Top of Listed records

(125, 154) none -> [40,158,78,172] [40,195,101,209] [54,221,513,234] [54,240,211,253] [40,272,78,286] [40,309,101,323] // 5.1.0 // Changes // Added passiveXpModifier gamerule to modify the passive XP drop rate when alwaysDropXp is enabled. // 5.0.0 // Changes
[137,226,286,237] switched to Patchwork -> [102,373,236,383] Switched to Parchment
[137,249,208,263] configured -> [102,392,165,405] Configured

Bottom of Listed records
Top of Listed records

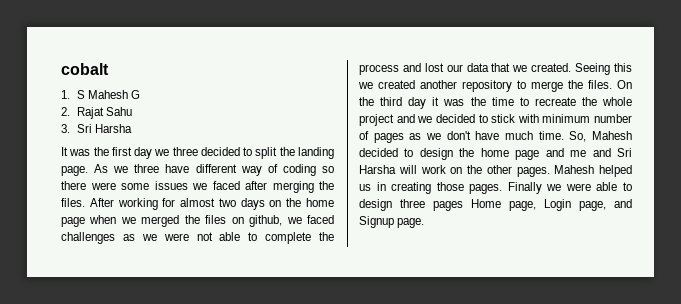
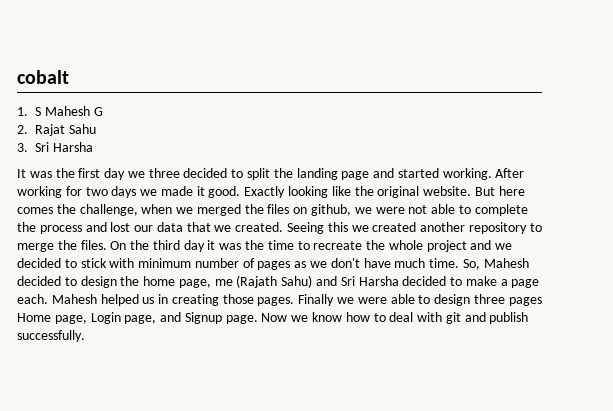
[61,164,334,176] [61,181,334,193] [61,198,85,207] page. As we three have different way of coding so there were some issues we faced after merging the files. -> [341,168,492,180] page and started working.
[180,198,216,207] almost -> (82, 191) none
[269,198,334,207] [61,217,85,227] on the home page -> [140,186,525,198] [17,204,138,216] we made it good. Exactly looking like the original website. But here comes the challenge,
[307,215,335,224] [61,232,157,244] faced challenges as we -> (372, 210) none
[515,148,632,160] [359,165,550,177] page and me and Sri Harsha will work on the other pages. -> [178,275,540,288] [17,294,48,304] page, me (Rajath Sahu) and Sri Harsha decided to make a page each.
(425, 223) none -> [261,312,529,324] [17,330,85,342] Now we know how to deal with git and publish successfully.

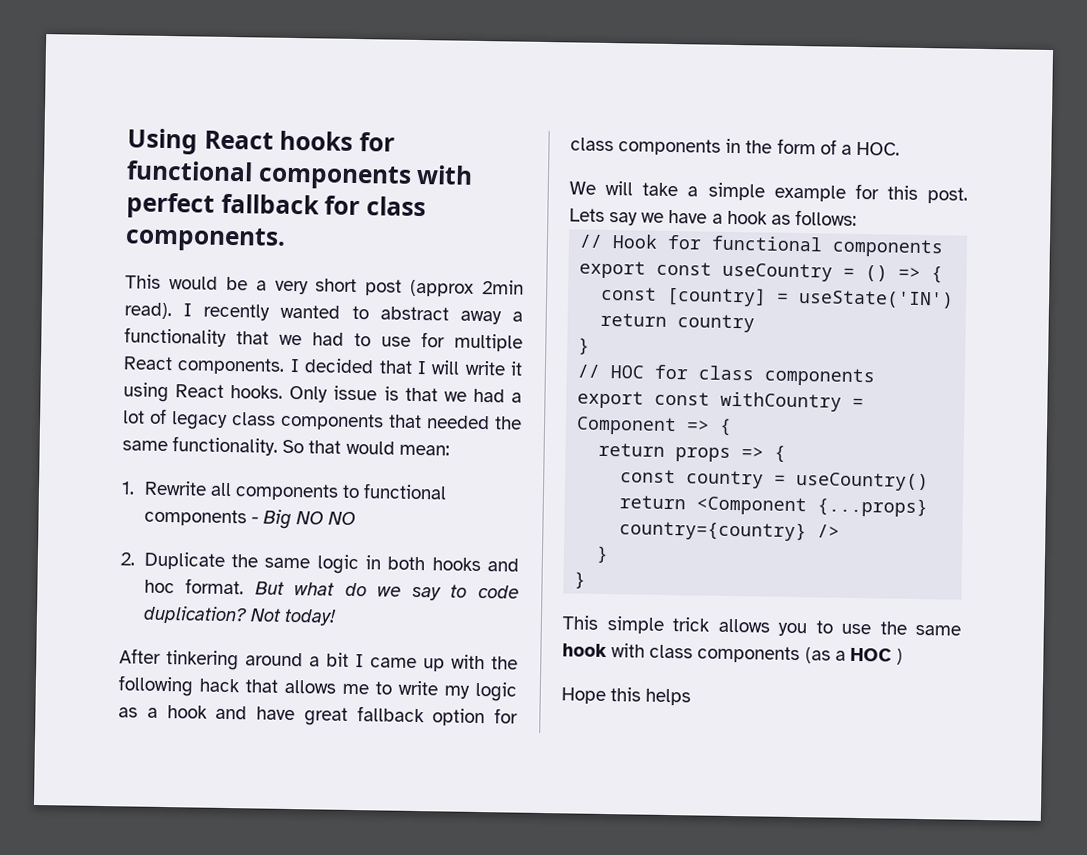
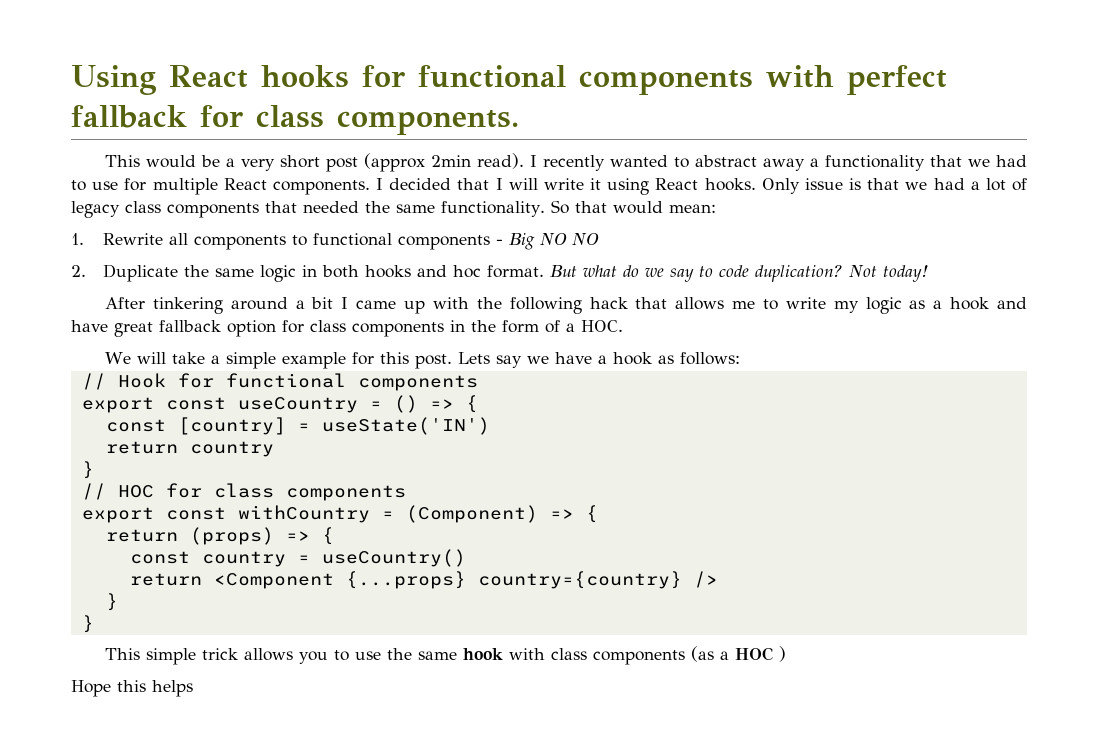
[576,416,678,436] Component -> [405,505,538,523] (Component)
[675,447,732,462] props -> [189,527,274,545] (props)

Bottom of Listed records
Top of Listed records

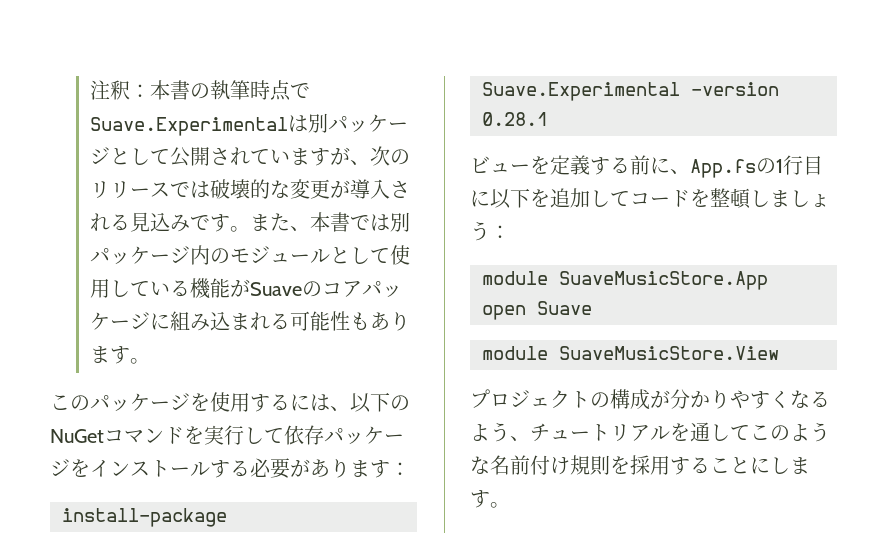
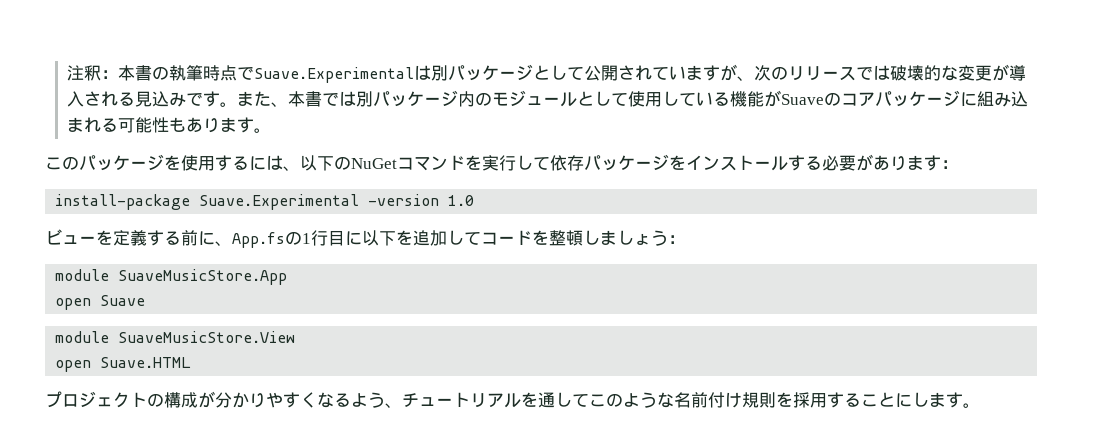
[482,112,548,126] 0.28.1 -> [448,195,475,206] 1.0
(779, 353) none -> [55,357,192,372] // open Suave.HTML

Bottom of Listed records

## To-do item
Above are entries with pictures among them. Write out exactly the lines from the one containing "[515,148,632,160] [359,165,550,177] page" through the one containing "[576,416,678,436] Component ->", ends included, and leave those pictures out.

## Result of the exercise
[515,148,632,160] [359,165,550,177] page and me and Sri Harsha will work on the other pages. -> [178,275,540,288] [17,294,48,304] page, me (Rajath Sahu) and Sri Harsha decided to make a page each.
(425, 223) none -> [261,312,529,324] [17,330,85,342] Now we know how to deal with git and publish successfully.

[576,416,678,436] Component -> [405,505,538,523] (Component)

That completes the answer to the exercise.